Final question from me: what is next for you in 2021, another solo album or maybe the Winery Dogs?
Oh man, It’s so hard to make plans. I had big plans when I was coming out of this recording, the Smith/Kotzen record. I had all kinds of plans and then they all went out the window. So right now we’re doing as much as we can, to let people know about the Smith/Kotzen record. Interestingly, I’ve been talking to Stanley Clarke again and we got something we’ve been working on. I have to take in our time, nobody’s in a rush, but we’ll see what comes out of it.

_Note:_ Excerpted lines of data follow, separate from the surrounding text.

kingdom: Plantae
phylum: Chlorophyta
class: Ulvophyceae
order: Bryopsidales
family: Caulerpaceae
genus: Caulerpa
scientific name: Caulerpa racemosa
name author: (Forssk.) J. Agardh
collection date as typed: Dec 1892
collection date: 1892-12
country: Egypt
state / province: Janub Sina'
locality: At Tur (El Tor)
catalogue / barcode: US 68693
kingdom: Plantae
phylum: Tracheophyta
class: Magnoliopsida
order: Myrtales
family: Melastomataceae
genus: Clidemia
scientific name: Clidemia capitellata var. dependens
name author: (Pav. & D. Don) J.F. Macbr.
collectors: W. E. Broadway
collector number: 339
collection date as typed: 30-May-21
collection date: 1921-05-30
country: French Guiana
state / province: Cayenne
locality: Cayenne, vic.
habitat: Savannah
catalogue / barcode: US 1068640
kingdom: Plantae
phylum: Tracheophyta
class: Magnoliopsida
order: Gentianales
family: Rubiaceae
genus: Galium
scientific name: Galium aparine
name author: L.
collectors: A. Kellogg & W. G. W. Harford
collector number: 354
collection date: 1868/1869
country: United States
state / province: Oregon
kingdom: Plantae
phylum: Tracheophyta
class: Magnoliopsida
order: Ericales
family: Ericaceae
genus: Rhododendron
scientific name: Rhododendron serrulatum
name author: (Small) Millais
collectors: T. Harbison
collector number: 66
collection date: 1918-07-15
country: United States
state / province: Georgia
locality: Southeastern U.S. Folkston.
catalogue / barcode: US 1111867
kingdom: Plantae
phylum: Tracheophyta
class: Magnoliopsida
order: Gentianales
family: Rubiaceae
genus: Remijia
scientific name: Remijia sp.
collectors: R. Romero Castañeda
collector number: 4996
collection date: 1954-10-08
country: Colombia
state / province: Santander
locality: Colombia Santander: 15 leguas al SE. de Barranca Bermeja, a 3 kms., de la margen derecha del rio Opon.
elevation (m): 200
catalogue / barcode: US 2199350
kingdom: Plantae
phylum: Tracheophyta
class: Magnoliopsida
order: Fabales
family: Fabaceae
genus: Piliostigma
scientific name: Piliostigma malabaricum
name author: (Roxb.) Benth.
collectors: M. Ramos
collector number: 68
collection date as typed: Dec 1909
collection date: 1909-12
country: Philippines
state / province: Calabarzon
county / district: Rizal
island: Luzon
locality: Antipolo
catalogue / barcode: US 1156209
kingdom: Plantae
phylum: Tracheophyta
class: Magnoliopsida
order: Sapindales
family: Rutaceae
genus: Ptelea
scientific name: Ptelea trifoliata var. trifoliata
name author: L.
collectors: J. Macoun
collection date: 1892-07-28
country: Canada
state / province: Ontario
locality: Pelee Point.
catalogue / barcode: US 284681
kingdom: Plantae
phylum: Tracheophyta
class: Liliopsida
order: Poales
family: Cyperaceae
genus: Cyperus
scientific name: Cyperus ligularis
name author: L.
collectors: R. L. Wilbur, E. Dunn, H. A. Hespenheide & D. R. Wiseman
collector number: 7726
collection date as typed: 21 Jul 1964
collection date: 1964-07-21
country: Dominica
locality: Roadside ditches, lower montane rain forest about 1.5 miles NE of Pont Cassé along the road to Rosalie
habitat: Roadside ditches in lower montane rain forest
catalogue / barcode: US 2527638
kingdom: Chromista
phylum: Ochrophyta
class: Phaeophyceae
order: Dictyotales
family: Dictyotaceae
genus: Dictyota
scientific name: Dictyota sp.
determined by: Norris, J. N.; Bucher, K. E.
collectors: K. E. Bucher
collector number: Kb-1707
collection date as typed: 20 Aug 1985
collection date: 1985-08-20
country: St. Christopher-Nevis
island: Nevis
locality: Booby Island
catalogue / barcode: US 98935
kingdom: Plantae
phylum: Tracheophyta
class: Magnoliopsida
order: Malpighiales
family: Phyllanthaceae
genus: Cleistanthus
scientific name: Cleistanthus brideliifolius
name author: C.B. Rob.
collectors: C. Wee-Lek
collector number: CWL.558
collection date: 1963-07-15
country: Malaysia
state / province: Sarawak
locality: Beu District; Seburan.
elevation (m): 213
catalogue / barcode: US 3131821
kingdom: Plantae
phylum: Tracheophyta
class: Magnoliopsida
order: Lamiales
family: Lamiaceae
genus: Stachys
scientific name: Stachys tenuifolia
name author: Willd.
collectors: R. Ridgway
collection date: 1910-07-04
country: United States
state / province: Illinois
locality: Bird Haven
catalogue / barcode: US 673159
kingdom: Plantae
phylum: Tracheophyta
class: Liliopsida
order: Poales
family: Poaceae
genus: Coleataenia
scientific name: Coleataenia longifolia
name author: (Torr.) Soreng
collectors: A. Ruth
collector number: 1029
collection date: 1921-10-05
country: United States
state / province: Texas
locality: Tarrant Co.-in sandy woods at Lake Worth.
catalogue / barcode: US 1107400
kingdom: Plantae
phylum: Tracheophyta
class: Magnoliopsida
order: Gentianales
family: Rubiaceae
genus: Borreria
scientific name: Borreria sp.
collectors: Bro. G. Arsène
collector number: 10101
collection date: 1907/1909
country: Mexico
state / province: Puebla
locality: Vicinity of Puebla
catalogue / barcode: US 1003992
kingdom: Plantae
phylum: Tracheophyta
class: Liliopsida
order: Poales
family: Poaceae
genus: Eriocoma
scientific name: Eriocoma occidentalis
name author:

And I actually started writing some new music for myself, that’s very, very different than anything I’ve done. It’s very interesting. I played a song last night for Julia, my wife, and she said “wow, I never heard anything like that come out of this room”. That’s really something. Wow. So there will always be another solo record, as long as I’m walking around. I’ll always make my records and my music. And with The Winery Dogs, we did a tour in 2019. That was really just a great tour and I had a great time. That was one of my favorite tours I’ve done, and coming out of that, we were trying to throw around some ideas and then, you know, with COVID, that just knocked this out. Adrian‘s got a house here in LA, so he’s going to come back, and he and I are going to write more, but with Billy and Mike, you know, one guy’s in Pennsylvania, one guy’s in Nashville, I’m in California. To make a proper The Winery Dogs record, we gotta be in the same room. We don’t send files around. I kind of tried to do that earlier in the year. I had a song I put out called “Raise the Cain”, and I thought maybe we could try to write by sending some files around. But the reality is to do a The Winery Dogs record, we need to get in the room and throw ideas. Cause that’s how we work, and that’s the magic of that band. We’re going to do it, it’s just a matter of when it’s safe. Personally, I’m not willing to get on an airplane right now, I’m just not going to do it. But once things open up and everybody is clean and safe, then we can look at it.
Richie, it’s been a pleasure talking to you, man, all the best with this release and stay safe and healthy!
Thanks for the interview Rodrigo, stay safe!